Many others are commenting on the OSTP blog. ALA and ACRL said that the National Institutes of Health’s (NIH) Public Access Policy, "as enacted, provides a tremendous public benefit and accelerates the advancement and practical application of, and access to, knowledge."
They noted that they have endorsed the Federal Research Public Access Act of 2009 (FRPAA), which would require every federal department and agency with an annual extramural research budget of $100 million or more to make their research available to the public within six months of publication.
The details
The ALA/ACRL letter cited seven elements.

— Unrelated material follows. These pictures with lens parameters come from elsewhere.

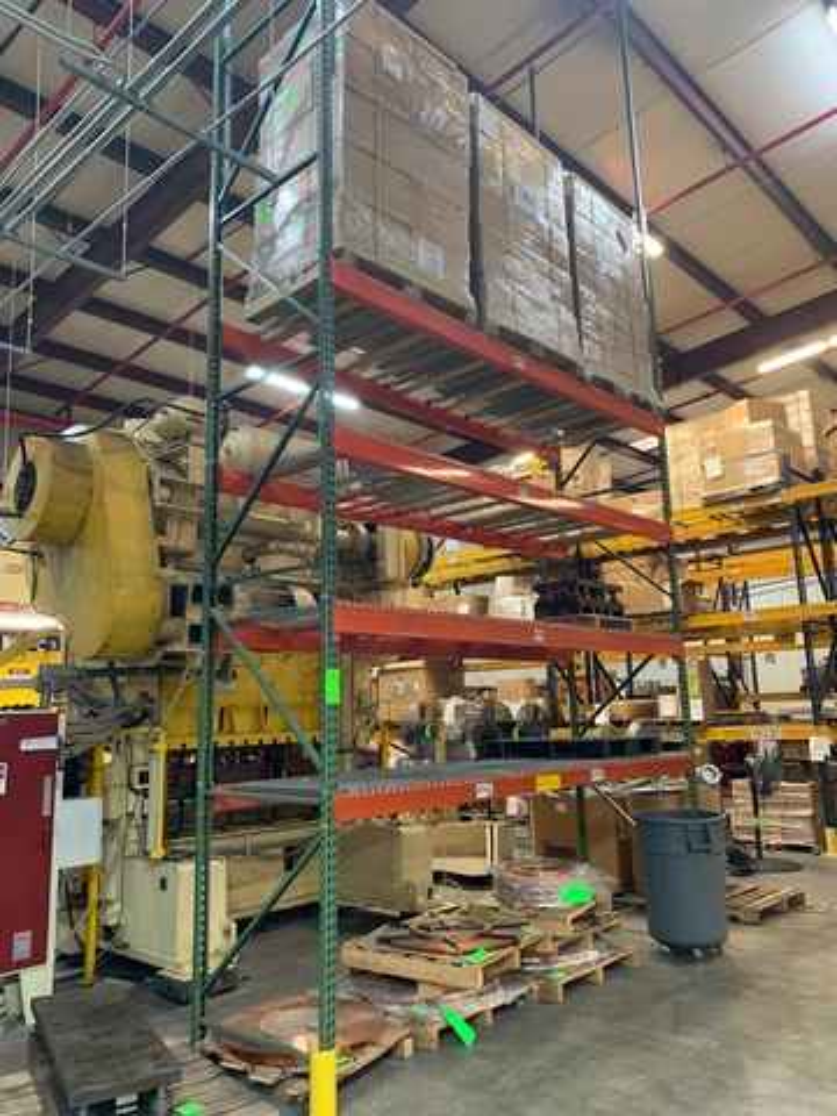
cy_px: 558
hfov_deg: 53.1
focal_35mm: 26
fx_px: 838
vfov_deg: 67.3
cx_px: 418
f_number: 1.8
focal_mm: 4.25
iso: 250
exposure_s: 1/40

1. "All federal agencies funding significant research should adopt public access policies," they said, noting that "new research in many fields can have an immediate impact on the public good" and a consistent policy was needed for the management of grants and resulting output.
2. The policy should be mandatory, given problems with the voluntary version of the NIH Public Access Policy.
3. They recommended a 6-month maximum embargo, thus aligning U.S. policy with those in place in Canada, the United Kingdom, and the European Union and enabling more timely use of research results.
4. "While the final published version of an article is preferred, we consider the authors’ peer-reviewed manuscript to be an acceptable substitute, as long as it is clearly noted as such, and includes the publication citation and a link to the final published article," they said, also endorsing "deposit of authors’ final manuscripts in their home institutional repositories in addition to the managed repository environment that would be established by the funding agencies."
5. "The authorized repository should provide support for converting the file to a standard mark-up language, such as the currently preferred XML, if the file is not submitted in that format," they said, warning that the current common use of the PDF format "does not support robust searching, linking, text-mining, or reformatting over the long-term" and is not fully accessible to the blind and reading impaired.
6. To control costs, rather than establishing independent proprietary repositories, federal agencies should seek to partner with each other or with academic institutions.
7. Given the role of peer-to-peer comments in the research process, "any measures or policies being adopted now must be carefully crafted to allow, and not inadvertently thwart, changes in scholarly practices that are emerging or that have yet to emerge."